ЕВГЕНИЙ ПОПОВ: Рене, в кругах российской художественной интеллигенции ты, пожалуй, один из самых популярных персонажей, хотя есть люди, которые, мягко говоря, относятся к тебе НЕОДНОЗНАЧНО. Из-за того, что ты безукоризненно, практически без акцента говоришь по-русски, про тебя даже пустили слух, что ты вовсе не француз, а русский по фамилии Герасимов. Один человек всерьез уверял меня, что ты незаконнорожденный сын русской графини из Ниццы.
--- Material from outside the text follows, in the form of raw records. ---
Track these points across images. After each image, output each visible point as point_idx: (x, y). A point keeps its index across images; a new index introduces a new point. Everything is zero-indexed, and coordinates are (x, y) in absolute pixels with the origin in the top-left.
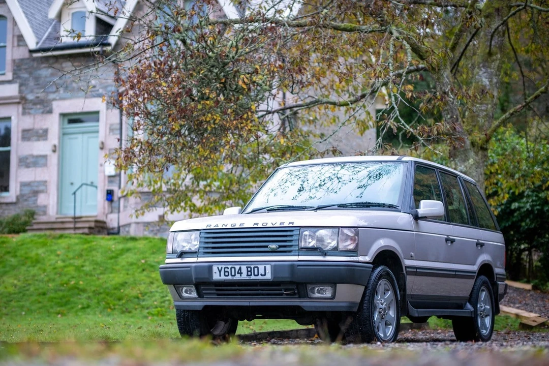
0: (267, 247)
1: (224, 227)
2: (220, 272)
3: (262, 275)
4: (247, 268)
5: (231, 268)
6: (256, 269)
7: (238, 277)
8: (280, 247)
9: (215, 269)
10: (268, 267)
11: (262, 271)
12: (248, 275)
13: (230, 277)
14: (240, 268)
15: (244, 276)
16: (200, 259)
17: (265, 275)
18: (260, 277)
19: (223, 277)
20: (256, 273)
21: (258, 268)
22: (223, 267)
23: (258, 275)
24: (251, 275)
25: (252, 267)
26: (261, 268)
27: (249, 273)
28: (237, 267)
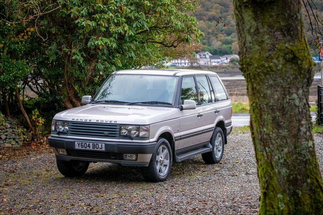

Скажи, пожалуйста, дорогой доктор филологии, почему сферой твоих интересов стало искусство именно России, а не (по алфавиту) Австралии, Австрии, Азербайджана, Албании, Алжира и так далее.

6

Даже этот поступок писателя свидетельствует о том, что русская литература – великая, и творцы ее – достойнейшие люди, что бы кто о них ни говорил, и что бы они сами о коллегах ни говорили. Россия была, есть и навсегда останется литературоцентричной страной, где писателя всегда будут подспудно уважать, даже если он лежит в канаве или сидит в Кремле.